Perennial themes of forgiveness and grace course throughout the entirety of Jan Comasa’s Corpus Christi, but even these much-explored topics feel fresh (sometimes downright shocking) when framed by the film’s curiously combustible point of view. What might have wound up a saccharine redemption story instead becomes a grittily authentic exploration of the limits of the human will to change, to give over to sacred metanoia, and to embody true empathy. The ways that the body of Christ has been and continues to be abused by “believers” is well-trodden ground, but our insidious cycles of self-deceiving apostasy have never quite felt so pure or raw as they do here.

Bartosz Bielenia in Corpus Christi (2019)

Based on real events and adapted by Mateusz Pacewicz, this parabolic howl of a film begins in a youth detention center, where 20-year-old Daniel (Bartosz Bielenia) has enjoyed an awakening due to his interactions with the prison’s priest Father Tomasz (Lukasz Simlat). In fact, Daniel is so moved that he has decided, as his impending release draws near, to pursue the priesthood himself. But when Father Tomasz tells him that it will be impossible for him to be ordained due to his criminal record, Daniel quickly gives up, spending his first hours of freedom engaging in a flurry of drugs, alcohol, and sex, before he ships off to a remote village to work anonymously in a saw mill.

Things take a turn when Daniel stops inside the local village church, is immediately mistaken for a clergyman by a young woman (Eliza Rycembel), and is taken to meet the village’s aging vicar (Zdzislaw Wardejn) who is suffering from debilitating health problems. Before Daniel realizes the true gravity of what he’s actually doing, he’s told the vicar that he is a traveling priest and the vicar has arranged for Daniel to fill in for him while he’s away for medical treatment.

Village mourners in Corpus Christi

From there, surprises unfold, some of them heartwarming, most of them heartbreaking. Early on, the mistaken identity aspect of Daniel’s story seems ripe for a more farcical tone, but as he learns that the village is drowning in grief over a car crash that killed several of its cherished young people in one night, Daniel’s journey with his flock becomes a serious study of a collective dark night of the soul, one that feels horrifying and endless, threatening to never give way to the light of dawn.

All of this might sound like a downer, but Corpus Christi never feels somber; it instead often feels volatile. The grieving villagers don’t wallow in self-pity; they wail in rage. They don’t wonder about their own guilt; they have found convenient receptacles for their blame, namely the driver of the other car involved in the head-on collision, who also died but whose widow (Barbara Kurzaj) these stunted adults torment with crude graffiti and cruel letters. In a more Hollywood-ending project, Daniel’s attempts to show these self-defeating mourners a different way might lead to triumph, but Comasa is intent on showing how even the most well-meaning faith leaders are often working against an insidiously human penchant for destruction, and that not everyone can be saved from the allure of the downward spiral.

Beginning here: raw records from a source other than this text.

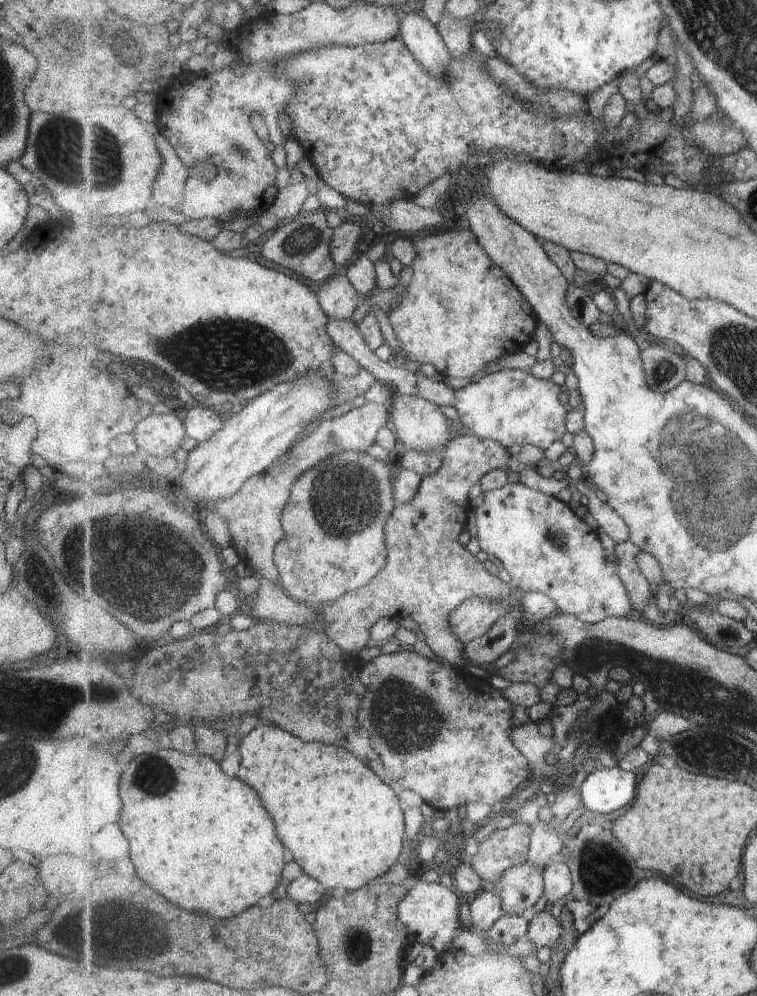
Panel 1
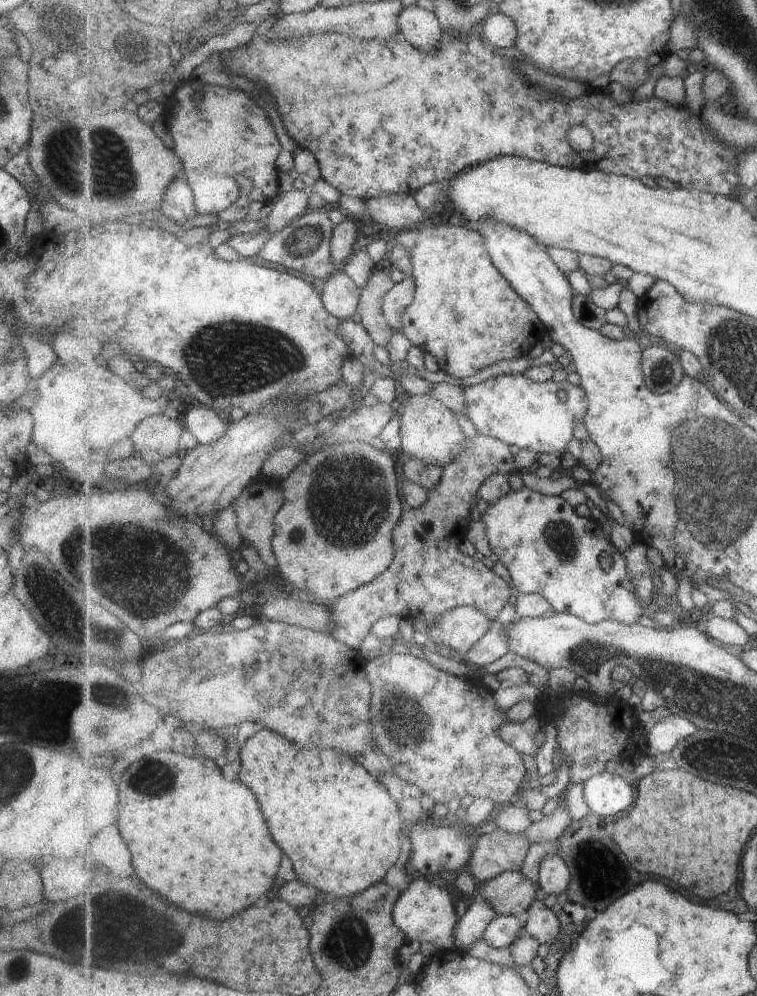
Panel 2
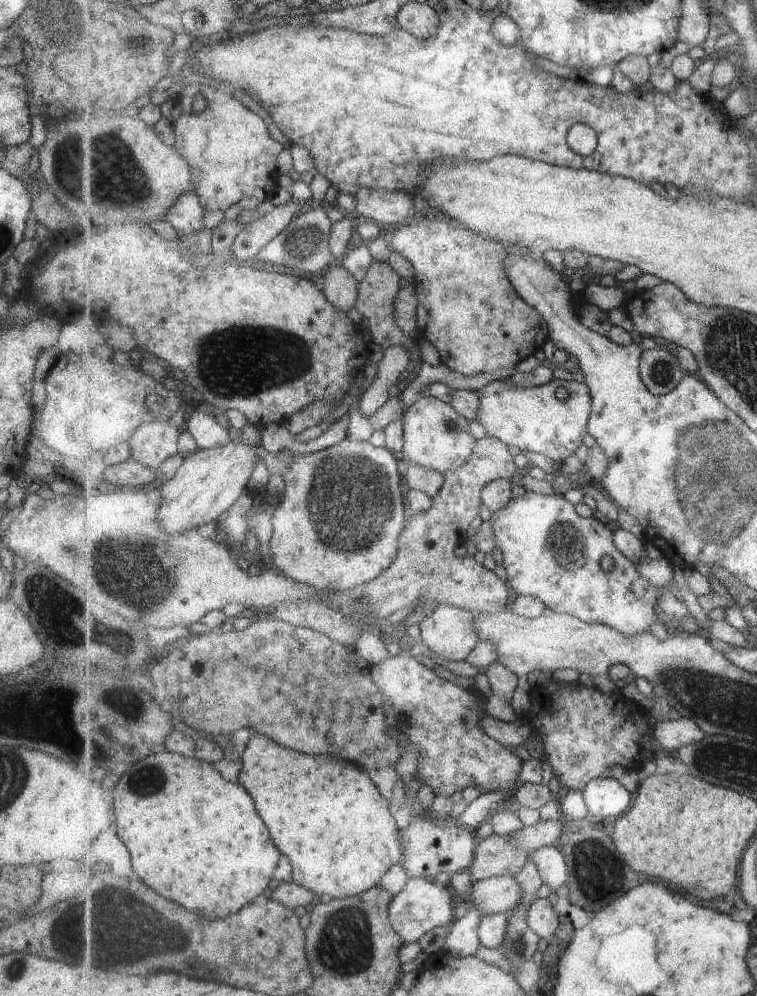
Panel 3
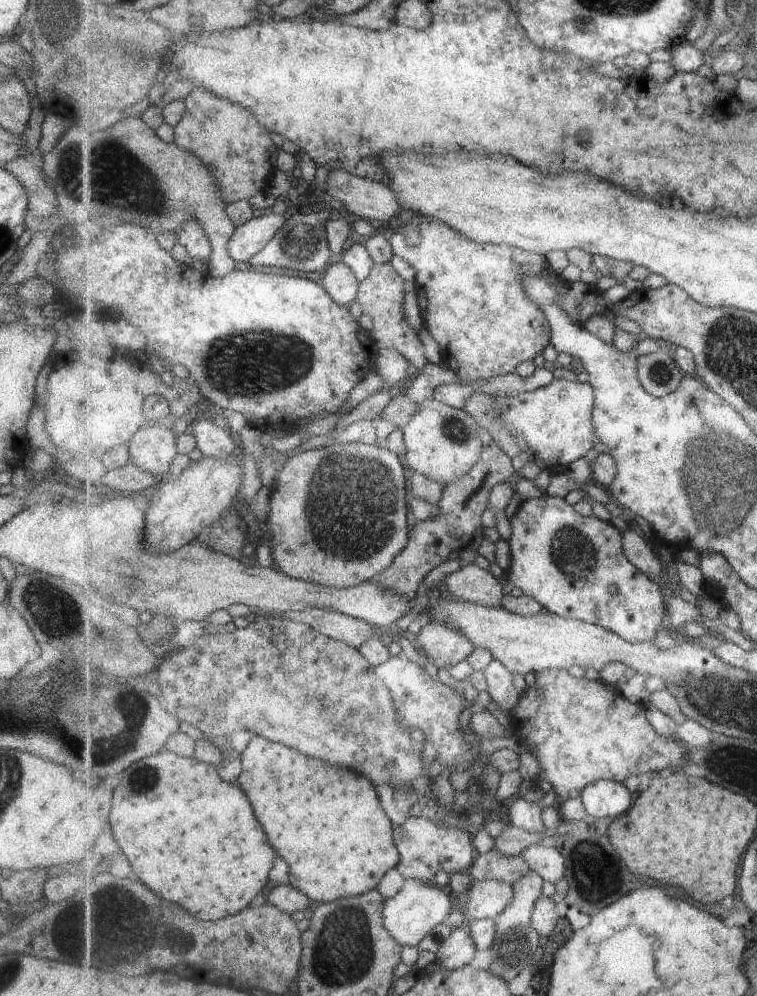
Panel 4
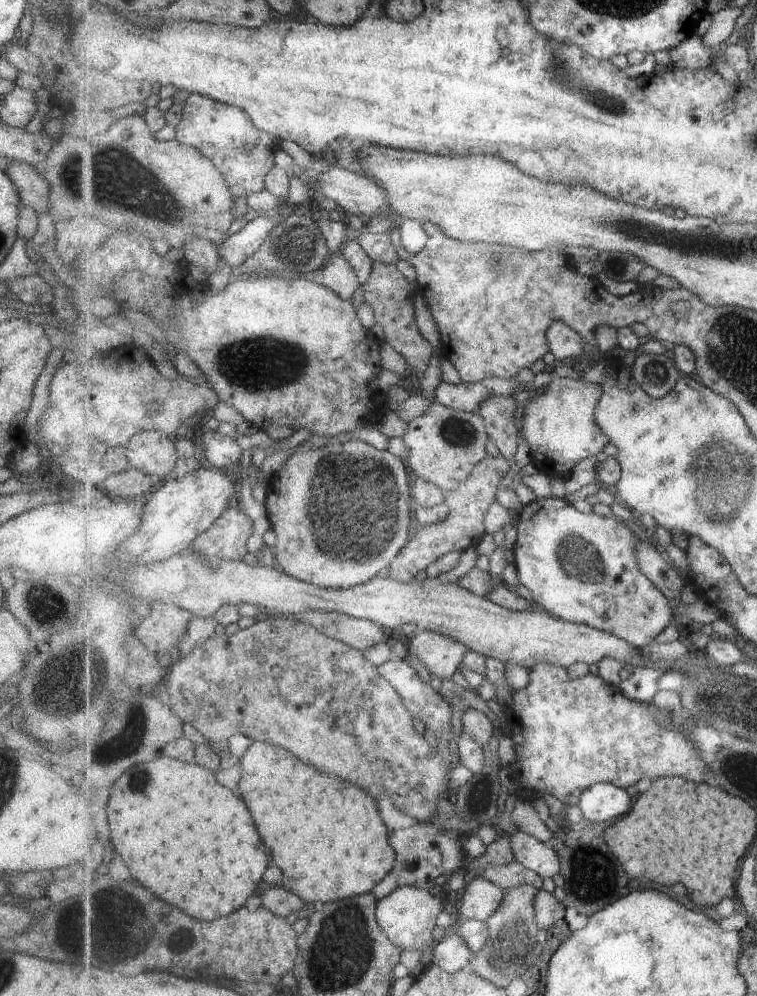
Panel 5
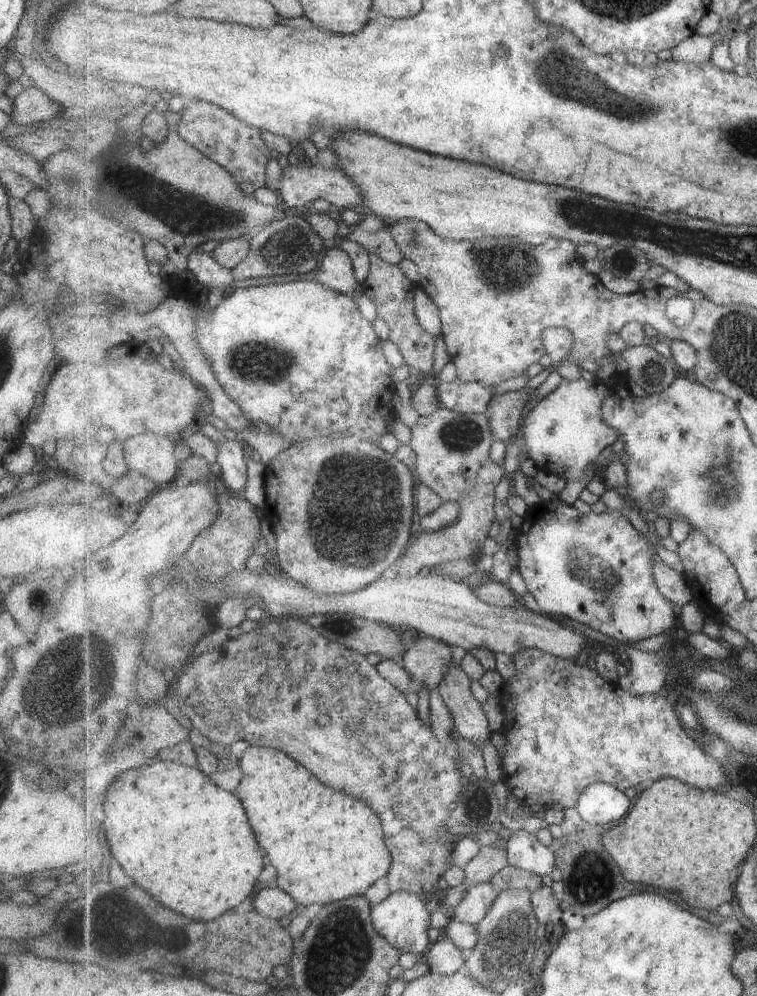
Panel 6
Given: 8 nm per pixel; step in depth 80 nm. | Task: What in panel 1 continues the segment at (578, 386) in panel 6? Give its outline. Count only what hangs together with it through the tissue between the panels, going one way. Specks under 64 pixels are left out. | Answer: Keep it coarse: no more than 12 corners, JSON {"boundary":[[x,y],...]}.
{"boundary":[[501,370],[455,392],[476,437],[515,451],[563,440],[564,388]]}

Bartosz Bielenia as Daniel in Corpus Christi

Deception is a clear theme when it comes to Daniel’s clergy-collared playacting, but it also runs through all of the film’s finely etched characterizations. All the parents who have lost children, including the quietly judgmental caretaker of the church, Lidia (Aleksandra Konieczna), are deceiving themselves, looking for any skewed excuse to continue to feed their anger and rarely challenging themselves to follow the scriptural imperatives they wanly ingest on Sunday mornings. As Daniel attempts to nudge them toward a communal change of heart, his pious performance actually becomes his actual life, his simple donning of the priest collar shifts to an embodiment of true moral leadership. But the shadow of his own deception continues to needle him, from within and without. Even as Daniel tries to give his parishioners more of a future, it’s only so long before his past catches up with him.

Corpus Christi’s final moments are brutal, and they will disturb more sensitive souls who desire a clean trajectory for both Daniel’s redemption and collective redemption for the village’s inhabitants. But the wounds on the body of Christ, once it’s been abused for so long, are not so easily healed. The work of forgiveness, grace, self-reflection, and repentance often ends up abandoned and botched. Corpus Christi leaves us with a harrowing question that has been boiling beneath even its quietest moments: When we are held to the fire and our masks are burned off, will we have the courage to bare our souls and do the difficult work of real spiritual transformation, side-by-side, or will we simply slip back into our cycles of violence, both physical and psychological, and go down in flames together?